▶ Exercise requirements
Find the word "získali" below. Copy each line that has it.

───── Extracted records

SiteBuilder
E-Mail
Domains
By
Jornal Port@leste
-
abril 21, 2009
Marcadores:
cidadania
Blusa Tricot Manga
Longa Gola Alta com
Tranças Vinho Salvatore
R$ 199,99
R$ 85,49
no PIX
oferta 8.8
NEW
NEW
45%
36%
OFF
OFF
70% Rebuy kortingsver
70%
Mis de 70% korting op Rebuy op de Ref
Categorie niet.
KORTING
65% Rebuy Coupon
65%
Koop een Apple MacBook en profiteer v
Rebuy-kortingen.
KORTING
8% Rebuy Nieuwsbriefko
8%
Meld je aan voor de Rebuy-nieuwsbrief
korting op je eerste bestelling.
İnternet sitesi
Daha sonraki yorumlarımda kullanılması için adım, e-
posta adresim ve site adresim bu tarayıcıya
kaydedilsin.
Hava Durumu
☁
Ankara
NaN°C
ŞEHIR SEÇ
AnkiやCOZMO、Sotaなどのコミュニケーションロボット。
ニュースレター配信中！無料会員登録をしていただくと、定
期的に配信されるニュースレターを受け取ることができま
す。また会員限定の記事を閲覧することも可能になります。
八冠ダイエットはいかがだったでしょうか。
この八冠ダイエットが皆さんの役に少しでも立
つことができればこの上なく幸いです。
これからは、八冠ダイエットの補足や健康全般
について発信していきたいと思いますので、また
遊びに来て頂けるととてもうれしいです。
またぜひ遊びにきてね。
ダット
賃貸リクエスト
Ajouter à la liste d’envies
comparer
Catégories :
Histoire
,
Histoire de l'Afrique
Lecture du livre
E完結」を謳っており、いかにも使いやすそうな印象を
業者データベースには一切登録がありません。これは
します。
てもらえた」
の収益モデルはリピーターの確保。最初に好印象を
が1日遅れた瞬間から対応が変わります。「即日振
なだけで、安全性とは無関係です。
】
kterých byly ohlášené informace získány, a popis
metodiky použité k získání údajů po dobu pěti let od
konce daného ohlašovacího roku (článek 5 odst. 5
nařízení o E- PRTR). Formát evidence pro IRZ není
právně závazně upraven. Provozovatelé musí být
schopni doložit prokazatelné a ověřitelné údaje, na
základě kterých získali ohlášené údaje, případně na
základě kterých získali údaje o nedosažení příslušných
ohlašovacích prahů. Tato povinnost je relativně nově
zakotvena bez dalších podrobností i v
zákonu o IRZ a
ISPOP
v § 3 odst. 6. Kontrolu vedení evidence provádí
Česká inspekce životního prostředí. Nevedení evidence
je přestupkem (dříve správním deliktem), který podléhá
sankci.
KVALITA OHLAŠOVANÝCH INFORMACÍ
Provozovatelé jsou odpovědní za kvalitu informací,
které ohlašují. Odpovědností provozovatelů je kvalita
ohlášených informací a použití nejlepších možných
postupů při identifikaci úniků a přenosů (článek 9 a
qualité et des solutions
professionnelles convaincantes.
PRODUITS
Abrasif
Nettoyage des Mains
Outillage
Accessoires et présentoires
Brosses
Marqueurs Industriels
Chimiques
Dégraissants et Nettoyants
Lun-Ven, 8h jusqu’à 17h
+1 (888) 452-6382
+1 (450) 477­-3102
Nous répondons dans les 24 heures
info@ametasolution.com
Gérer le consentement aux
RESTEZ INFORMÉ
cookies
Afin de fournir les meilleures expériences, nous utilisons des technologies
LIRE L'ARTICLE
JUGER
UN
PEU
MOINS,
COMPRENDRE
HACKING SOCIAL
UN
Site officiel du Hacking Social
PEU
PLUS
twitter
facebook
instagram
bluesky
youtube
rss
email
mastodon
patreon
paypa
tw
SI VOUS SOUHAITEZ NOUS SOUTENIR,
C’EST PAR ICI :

──────────

▶ Solution for this exercise
základě kterých získali ohlášené údaje, případně na
základě kterých získali údaje o nedosažení příslušných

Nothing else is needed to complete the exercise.